Extracted material:
▶
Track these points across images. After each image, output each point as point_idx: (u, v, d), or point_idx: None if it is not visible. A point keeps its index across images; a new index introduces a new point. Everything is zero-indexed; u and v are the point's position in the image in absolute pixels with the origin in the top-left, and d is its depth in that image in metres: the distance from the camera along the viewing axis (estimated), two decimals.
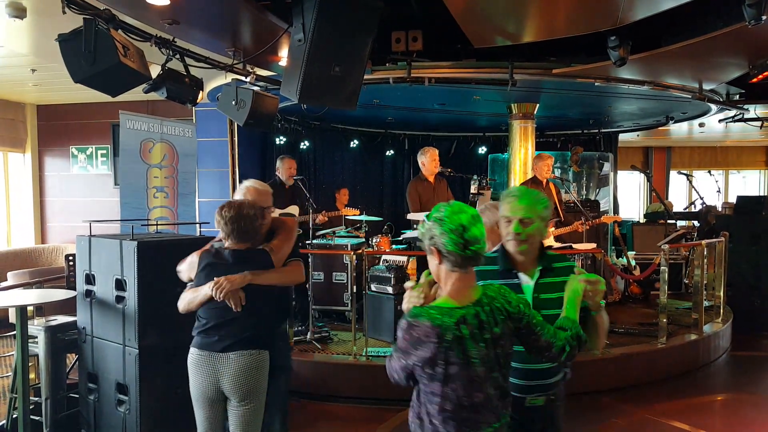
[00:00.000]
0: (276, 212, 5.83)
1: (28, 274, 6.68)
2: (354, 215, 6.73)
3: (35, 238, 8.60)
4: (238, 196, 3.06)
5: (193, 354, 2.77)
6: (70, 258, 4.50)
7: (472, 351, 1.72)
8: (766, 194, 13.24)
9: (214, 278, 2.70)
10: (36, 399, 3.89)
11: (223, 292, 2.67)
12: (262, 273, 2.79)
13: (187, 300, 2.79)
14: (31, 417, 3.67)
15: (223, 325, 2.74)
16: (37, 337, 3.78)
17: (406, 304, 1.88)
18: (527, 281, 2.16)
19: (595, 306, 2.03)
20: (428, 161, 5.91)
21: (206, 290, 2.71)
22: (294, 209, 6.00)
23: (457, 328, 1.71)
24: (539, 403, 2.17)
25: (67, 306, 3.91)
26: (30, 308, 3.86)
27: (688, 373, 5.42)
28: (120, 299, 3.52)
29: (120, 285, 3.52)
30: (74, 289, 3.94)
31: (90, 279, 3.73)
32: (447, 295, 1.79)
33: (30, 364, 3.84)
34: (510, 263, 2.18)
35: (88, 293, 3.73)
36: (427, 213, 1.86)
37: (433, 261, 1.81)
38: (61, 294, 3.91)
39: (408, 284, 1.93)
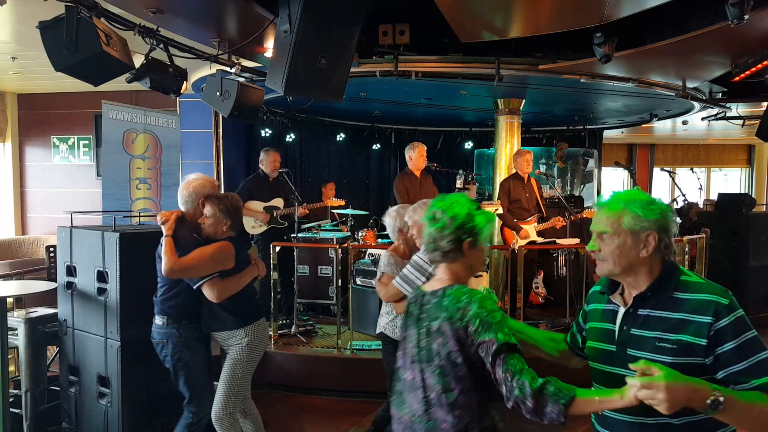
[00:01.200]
◀
▶
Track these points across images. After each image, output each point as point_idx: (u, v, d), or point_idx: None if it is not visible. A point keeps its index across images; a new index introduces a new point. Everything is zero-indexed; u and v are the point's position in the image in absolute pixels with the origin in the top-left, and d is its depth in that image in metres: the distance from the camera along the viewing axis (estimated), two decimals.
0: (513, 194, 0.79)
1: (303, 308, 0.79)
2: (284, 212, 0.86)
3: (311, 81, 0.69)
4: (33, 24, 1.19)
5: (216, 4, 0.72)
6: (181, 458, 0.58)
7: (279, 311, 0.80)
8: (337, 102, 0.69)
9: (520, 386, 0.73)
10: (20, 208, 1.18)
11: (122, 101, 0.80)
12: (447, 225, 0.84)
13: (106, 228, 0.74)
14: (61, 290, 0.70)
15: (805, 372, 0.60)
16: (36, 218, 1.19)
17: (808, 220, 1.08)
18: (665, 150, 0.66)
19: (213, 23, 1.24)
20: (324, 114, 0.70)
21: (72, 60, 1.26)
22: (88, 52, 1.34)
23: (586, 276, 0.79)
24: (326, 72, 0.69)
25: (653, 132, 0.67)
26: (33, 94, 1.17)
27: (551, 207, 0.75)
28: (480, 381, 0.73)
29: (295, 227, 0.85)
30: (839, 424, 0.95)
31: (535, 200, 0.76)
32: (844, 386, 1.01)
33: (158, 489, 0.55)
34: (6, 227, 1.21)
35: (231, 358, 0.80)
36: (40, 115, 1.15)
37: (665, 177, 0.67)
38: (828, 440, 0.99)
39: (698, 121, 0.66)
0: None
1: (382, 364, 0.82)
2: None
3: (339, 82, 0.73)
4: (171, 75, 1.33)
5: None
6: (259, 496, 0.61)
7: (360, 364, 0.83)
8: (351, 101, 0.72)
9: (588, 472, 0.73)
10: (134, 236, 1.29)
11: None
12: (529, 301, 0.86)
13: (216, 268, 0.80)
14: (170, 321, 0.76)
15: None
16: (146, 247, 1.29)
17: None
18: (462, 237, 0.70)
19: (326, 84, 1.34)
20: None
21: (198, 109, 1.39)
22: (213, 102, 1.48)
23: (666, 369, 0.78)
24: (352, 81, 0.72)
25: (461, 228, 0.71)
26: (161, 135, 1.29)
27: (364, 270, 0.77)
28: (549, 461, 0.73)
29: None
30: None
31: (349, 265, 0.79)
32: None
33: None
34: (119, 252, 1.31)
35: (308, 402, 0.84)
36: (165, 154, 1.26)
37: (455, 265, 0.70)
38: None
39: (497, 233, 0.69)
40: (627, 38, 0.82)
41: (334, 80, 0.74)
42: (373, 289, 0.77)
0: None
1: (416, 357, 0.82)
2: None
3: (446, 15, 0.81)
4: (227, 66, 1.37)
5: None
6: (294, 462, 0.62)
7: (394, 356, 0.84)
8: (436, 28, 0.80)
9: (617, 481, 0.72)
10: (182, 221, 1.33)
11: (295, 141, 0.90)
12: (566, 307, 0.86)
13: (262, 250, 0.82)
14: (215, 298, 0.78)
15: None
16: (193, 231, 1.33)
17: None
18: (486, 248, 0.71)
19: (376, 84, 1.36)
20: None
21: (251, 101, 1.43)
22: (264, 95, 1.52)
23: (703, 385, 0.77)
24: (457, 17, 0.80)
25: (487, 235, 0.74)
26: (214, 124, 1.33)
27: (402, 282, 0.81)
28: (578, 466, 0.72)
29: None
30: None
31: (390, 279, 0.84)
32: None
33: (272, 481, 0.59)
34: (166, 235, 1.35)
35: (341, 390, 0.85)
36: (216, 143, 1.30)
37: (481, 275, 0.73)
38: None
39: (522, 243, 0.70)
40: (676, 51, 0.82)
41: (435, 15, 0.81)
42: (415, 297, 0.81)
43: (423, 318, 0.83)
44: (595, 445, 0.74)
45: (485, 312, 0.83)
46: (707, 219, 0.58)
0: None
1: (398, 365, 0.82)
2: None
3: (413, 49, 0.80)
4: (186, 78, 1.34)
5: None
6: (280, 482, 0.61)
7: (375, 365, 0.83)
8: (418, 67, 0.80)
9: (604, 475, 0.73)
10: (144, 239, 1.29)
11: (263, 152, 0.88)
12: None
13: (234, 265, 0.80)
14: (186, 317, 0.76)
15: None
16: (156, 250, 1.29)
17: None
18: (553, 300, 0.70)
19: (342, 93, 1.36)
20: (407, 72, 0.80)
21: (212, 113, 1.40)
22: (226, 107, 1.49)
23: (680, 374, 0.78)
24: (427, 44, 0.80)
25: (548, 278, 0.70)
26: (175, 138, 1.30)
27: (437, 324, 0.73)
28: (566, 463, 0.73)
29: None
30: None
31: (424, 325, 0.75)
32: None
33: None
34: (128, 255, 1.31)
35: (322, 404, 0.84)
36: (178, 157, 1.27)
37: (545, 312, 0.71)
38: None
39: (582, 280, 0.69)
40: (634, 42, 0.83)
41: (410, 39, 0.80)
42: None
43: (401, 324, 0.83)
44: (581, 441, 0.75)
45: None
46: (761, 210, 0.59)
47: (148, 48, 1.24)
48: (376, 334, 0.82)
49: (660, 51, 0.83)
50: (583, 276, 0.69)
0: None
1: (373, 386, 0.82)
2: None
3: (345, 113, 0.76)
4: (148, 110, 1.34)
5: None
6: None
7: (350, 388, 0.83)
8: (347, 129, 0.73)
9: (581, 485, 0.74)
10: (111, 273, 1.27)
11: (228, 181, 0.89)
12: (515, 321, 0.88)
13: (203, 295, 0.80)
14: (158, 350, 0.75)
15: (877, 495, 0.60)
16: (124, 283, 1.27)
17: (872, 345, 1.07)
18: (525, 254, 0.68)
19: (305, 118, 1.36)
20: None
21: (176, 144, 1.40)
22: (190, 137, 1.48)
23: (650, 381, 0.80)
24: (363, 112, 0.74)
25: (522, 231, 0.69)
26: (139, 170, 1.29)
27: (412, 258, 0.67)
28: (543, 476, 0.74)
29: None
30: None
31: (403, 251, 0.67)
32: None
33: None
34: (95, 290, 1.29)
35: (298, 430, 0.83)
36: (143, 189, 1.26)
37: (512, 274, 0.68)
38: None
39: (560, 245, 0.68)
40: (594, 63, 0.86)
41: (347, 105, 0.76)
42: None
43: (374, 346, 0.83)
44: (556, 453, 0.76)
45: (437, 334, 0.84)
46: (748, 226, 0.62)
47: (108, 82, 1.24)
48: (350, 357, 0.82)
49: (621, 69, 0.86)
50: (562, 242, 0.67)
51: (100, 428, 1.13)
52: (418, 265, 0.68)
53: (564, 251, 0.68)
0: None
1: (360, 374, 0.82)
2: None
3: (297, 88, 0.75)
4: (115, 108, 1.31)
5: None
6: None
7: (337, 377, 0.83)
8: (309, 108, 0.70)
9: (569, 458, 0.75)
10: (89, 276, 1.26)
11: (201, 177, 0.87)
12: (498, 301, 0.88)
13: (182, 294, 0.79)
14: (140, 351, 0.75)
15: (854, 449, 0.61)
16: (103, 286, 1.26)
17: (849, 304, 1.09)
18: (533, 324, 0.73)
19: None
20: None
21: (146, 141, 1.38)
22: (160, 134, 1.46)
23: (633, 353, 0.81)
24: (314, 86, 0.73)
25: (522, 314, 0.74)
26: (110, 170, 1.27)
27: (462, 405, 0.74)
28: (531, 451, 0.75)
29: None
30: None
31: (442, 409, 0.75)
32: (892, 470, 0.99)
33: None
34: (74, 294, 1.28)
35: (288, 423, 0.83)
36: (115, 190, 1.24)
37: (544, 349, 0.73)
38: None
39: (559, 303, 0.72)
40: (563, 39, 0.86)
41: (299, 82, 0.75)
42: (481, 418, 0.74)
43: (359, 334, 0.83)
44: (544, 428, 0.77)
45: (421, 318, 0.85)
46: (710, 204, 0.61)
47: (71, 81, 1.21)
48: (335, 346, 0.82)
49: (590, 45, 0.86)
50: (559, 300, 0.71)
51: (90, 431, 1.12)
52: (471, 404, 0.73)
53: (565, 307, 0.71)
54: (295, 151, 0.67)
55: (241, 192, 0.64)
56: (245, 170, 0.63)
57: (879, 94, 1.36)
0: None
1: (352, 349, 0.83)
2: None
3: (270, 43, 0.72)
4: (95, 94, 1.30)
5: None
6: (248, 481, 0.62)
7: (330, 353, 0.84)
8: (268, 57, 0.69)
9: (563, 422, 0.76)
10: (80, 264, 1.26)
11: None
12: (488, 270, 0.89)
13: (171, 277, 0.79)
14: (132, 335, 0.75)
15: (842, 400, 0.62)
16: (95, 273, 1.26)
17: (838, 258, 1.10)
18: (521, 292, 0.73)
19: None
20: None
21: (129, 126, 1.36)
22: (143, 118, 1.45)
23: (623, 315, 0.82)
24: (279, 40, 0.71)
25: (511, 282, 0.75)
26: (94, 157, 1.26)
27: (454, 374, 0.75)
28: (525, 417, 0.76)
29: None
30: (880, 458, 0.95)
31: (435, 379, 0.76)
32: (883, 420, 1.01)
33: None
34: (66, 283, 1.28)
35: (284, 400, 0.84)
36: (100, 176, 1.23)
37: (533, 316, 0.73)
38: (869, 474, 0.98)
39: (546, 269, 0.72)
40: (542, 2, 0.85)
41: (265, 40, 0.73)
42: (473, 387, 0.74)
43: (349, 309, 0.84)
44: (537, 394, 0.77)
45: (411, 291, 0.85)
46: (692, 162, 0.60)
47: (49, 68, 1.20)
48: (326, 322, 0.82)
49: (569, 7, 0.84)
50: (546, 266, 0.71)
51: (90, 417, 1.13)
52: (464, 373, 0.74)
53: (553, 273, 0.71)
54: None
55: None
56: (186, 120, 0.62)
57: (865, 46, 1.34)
◀
▶
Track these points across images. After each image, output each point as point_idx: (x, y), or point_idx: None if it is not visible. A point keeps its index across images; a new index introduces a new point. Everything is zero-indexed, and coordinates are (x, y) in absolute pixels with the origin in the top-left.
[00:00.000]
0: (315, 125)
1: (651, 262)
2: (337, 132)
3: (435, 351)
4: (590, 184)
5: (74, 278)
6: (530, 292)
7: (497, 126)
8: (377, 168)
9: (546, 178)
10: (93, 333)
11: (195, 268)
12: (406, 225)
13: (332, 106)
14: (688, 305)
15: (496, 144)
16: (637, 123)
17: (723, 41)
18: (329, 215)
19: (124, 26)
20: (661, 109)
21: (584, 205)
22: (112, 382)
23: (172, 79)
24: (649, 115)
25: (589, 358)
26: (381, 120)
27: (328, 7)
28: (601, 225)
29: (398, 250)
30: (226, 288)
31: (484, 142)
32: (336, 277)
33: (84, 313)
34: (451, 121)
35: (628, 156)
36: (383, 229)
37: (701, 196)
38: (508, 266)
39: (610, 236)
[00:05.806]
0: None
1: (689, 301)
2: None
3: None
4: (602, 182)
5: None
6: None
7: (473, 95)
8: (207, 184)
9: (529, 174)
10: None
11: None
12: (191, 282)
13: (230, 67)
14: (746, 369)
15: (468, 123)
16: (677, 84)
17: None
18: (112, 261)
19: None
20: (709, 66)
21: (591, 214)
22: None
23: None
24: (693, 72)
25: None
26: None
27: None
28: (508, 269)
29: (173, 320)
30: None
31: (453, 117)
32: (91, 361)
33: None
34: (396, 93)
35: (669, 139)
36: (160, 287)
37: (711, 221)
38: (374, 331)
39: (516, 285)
◀
What the task requires:
Repeat word for word the lines above that run from the line containing "5: (193, 354, 2.77)" through the line containing "29: (120, 285, 3.52)", both ends included, and nothing else.

Final answer:
5: (193, 354, 2.77)
6: (70, 258, 4.50)
7: (472, 351, 1.72)
8: (766, 194, 13.24)
9: (214, 278, 2.70)
10: (36, 399, 3.89)
11: (223, 292, 2.67)
12: (262, 273, 2.79)
13: (187, 300, 2.79)
14: (31, 417, 3.67)
15: (223, 325, 2.74)
16: (37, 337, 3.78)
17: (406, 304, 1.88)
18: (527, 281, 2.16)
19: (595, 306, 2.03)
20: (428, 161, 5.91)
21: (206, 290, 2.71)
22: (294, 209, 6.00)
23: (457, 328, 1.71)
24: (539, 403, 2.17)
25: (67, 306, 3.91)
26: (30, 308, 3.86)
27: (688, 373, 5.42)
28: (120, 299, 3.52)
29: (120, 285, 3.52)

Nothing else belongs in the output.